King: don't talk about the winged monkeys tho
King: dean doesn't like those
Koontz: i don't like when they steal the dog
Baum: I tell tales for kids
Baum: like my story re a guy cursed to decapitate himself & rebuild himself as an undying metal golem
Barker: badass
Poe: how is THAT appropriate for kids
John Bellairs: seems fine to me
Poe: yeah john we all know what YOU think is appropriate for kids
Bellairs: whats that mean
Poe: you’re
Poe: you’re literally holding a hand of glory right now
Bellairs:
Bellairs: I needed more light
Poe: whose hand is that
Bellairs:
Bellairs:
Baum: i just tell simple tales for children!
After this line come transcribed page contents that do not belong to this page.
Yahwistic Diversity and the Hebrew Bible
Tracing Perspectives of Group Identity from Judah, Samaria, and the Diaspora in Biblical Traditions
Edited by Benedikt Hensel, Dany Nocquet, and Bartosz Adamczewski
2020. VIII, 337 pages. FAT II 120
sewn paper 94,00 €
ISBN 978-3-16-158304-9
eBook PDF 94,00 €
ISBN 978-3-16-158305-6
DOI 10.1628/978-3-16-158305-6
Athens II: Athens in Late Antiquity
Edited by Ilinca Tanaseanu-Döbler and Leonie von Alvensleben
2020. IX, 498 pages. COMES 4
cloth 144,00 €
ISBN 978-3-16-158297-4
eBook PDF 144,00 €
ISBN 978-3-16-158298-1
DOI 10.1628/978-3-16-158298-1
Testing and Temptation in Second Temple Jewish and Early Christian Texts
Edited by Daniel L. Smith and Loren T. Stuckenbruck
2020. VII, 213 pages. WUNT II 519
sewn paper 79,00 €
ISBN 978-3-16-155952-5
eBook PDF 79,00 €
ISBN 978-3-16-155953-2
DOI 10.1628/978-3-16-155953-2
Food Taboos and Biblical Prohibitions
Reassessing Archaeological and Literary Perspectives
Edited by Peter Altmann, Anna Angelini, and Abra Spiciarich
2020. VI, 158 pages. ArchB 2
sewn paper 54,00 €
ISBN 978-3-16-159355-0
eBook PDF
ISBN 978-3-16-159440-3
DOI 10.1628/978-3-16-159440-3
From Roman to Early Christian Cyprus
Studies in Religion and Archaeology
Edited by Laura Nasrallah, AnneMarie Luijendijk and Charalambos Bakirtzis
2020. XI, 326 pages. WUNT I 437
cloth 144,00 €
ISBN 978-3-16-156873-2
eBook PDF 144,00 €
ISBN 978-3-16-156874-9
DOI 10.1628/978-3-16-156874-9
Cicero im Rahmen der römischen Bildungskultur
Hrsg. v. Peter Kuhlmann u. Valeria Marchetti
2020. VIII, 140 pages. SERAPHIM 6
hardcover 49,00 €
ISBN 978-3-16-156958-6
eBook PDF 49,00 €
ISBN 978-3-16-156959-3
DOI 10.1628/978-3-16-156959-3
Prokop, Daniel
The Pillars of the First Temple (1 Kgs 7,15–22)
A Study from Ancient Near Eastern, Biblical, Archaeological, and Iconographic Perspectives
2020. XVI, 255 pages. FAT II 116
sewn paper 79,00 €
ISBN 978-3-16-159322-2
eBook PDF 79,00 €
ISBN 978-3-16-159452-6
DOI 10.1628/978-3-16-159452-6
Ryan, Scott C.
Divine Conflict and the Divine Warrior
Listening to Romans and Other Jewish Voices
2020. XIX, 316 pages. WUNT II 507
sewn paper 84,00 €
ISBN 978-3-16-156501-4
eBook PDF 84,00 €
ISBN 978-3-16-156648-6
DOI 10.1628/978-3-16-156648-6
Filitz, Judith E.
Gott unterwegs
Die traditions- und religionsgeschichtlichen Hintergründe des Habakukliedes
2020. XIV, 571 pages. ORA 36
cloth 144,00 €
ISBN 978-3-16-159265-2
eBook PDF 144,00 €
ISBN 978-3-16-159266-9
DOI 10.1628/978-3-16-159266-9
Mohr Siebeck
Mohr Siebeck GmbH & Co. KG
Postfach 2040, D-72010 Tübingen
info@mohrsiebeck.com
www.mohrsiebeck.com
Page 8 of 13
Baum: Anyway, 40 wolves got their heads chopped off and there was an old hag with one tooth so long it pierced the back of her head
Baum: and there’s Langwidere, the spoiled princess with a cabinet of interchangeable heads
King: whoa that’s all pretty weird!
King: gosh Frank were you on DRUGS when you wrote this?
King: haha
Baum: I was high on the only real drug
King:
Baum: IMAGINATION!
Neil Gaiman: oo yes yes I can steal this
Gaiman: I mean right-o! imagination!
Baum: there’s this magic powder that brings things to life so this dude brings a glass cat to life
Baum: and you can see its braaaaain
Baum: also there’s a whole country of sentient bread people
Poe: wait a minute
Poe: carlton is that you
Baum:
Baum: no
Baum: and there’s jack pumpkinhead, his head is a pumpkin
Barker: wait so his body is human but he has a removable pumpkin head
Baum: yes
Barker: so there’s no veins or anything connecting his pumpkinhead to his human body
Baum: yes
Baum: like mayor McCheese
Barker: LIKE MAYOR--!
Barker:
Barker: well first of all I don’t think its at all established that’s the case with Mayor McCheese
Baum: also jack pumpkinhead’s head rots so he has to replace it all the time
Barker: what
Barker: that’s weird
Baum: why is that weird? That’s a normal thing pumpkins do
Barker: yeah but
Barker: it’s
Barker: his head
Baum:
Barker: I mean that’s WEIRD, right?
Baum: wouldn’t it be weirder if a pumpkin didn’t rot?
Barker:
Barker: but it’s HIS HEAD
Baum:
Barker: ok whatever
Baum: anyway he’s got all his old heads buried in a cemetary
Barker: his old heads are buried?? In a cemetary??